## Assignment
Reproduce each of the entries that follow, exactly.

[Extracted records]
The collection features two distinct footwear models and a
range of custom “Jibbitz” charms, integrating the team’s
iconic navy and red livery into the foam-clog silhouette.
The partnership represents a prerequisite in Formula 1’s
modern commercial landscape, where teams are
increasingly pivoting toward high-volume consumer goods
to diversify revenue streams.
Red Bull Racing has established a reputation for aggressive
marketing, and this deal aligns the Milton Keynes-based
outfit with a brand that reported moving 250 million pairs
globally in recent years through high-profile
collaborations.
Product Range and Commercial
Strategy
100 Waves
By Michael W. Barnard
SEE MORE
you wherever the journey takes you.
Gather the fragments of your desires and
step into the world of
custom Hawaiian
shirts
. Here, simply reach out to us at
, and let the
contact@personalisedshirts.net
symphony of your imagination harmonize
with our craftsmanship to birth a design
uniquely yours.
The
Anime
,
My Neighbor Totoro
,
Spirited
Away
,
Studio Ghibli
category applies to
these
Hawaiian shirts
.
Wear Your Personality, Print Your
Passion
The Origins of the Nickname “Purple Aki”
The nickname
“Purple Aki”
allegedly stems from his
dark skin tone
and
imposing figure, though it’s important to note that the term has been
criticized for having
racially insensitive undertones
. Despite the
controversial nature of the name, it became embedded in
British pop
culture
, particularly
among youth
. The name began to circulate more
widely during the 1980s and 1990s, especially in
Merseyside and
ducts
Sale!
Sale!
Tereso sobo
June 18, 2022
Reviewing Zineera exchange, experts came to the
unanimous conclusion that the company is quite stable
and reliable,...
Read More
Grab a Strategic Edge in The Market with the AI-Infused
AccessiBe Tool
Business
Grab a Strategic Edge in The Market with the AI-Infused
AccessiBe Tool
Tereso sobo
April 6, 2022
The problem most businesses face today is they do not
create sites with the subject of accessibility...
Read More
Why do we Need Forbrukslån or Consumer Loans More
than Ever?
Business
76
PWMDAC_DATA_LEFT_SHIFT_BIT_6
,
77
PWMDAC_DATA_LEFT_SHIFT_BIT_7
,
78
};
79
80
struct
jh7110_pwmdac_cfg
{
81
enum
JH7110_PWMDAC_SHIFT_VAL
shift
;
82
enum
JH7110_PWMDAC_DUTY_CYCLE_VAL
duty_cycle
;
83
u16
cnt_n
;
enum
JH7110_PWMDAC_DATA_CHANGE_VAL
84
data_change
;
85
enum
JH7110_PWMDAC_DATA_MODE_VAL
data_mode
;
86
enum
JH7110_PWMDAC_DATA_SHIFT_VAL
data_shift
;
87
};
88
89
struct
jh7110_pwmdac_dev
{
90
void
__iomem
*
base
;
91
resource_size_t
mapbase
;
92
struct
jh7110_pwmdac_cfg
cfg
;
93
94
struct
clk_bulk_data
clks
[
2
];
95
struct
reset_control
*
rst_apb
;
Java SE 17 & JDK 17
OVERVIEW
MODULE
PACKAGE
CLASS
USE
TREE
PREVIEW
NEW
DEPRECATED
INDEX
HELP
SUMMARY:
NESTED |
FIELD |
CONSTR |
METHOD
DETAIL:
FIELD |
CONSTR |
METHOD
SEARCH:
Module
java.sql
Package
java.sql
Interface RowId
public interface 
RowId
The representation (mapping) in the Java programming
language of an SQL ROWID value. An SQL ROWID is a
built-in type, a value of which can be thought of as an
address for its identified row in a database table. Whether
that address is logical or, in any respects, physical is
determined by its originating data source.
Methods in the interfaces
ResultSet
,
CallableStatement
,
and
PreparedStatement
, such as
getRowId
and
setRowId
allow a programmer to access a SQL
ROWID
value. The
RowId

## Solution to the exercise
The collection features two distinct footwear models and a
range of custom “Jibbitz” charms, integrating the team’s
iconic navy and red livery into the foam-clog silhouette.
The partnership represents a prerequisite in Formula 1’s
modern commercial landscape, where teams are
increasingly pivoting toward high-volume consumer goods
to diversify revenue streams.
Red Bull Racing has established a reputation for aggressive
marketing, and this deal aligns the Milton Keynes-based
outfit with a brand that reported moving 250 million pairs
globally in recent years through high-profile
collaborations.
Product Range and Commercial
Strategy
100 Waves
By Michael W. Barnard
SEE MORE
you wherever the journey takes you.
Gather the fragments of your desires and
step into the world of
custom Hawaiian
shirts
. Here, simply reach out to us at
, and let the
contact@personalisedshirts.net
symphony of your imagination harmonize
with our craftsmanship to birth a design
uniquely yours.
The
Anime
,
My Neighbor Totoro
,
Spirited
Away
,
Studio Ghibli
category applies to
these
Hawaiian shirts
.
Wear Your Personality, Print Your
Passion
The Origins of the Nickname “Purple Aki”
The nickname
“Purple Aki”
allegedly stems from his
dark skin tone
and
imposing figure, though it’s important to note that the term has been
criticized for having
racially insensitive undertones
. Despite the
controversial nature of the name, it became embedded in
British pop
culture
, particularly
among youth
. The name began to circulate more
widely during the 1980s and 1990s, especially in
Merseyside and
ducts
Sale!
Sale!
Tereso sobo
June 18, 2022
Reviewing Zineera exchange, experts came to the
unanimous conclusion that the company is quite stable
and reliable,...
Read More
Grab a Strategic Edge in The Market with the AI-Infused
AccessiBe Tool
Business
Grab a Strategic Edge in The Market with the AI-Infused
AccessiBe Tool
Tereso sobo
April 6, 2022
The problem most businesses face today is they do not
create sites with the subject of accessibility...
Read More
Why do we Need Forbrukslån or Consumer Loans More
than Ever?
Business
76
PWMDAC_DATA_LEFT_SHIFT_BIT_6
,
77
PWMDAC_DATA_LEFT_SHIFT_BIT_7
,
78
};
79
80
struct
jh7110_pwmdac_cfg
{
81
enum
JH7110_PWMDAC_SHIFT_VAL
shift
;
82
enum
JH7110_PWMDAC_DUTY_CYCLE_VAL
duty_cycle
;
83
u16
cnt_n
;
enum
JH7110_PWMDAC_DATA_CHANGE_VAL
84
data_change
;
85
enum
JH7110_PWMDAC_DATA_MODE_VAL
data_mode
;
86
enum
JH7110_PWMDAC_DATA_SHIFT_VAL
data_shift
;
87
};
88
89
struct
jh7110_pwmdac_dev
{
90
void
__iomem
*
base
;
91
resource_size_t
mapbase
;
92
struct
jh7110_pwmdac_cfg
cfg
;
93
94
struct
clk_bulk_data
clks
[
2
];
95
struct
reset_control
*
rst_apb
;
Java SE 17 & JDK 17
OVERVIEW
MODULE
PACKAGE
CLASS
USE
TREE
PREVIEW
NEW
DEPRECATED
INDEX
HELP
SUMMARY:
NESTED |
FIELD |
CONSTR |
METHOD
DETAIL:
FIELD |
CONSTR |
METHOD
SEARCH:
Module
java.sql
Package
java.sql
Interface RowId
public interface 
RowId
The representation (mapping) in the Java programming
language of an SQL ROWID value. An SQL ROWID is a
built-in type, a value of which can be thought of as an
address for its identified row in a database table. Whether
that address is logical or, in any respects, physical is
determined by its originating data source.
Methods in the interfaces
ResultSet
,
CallableStatement
,
and
PreparedStatement
, such as
getRowId
and
setRowId
allow a programmer to access a SQL
ROWID
value. The
RowId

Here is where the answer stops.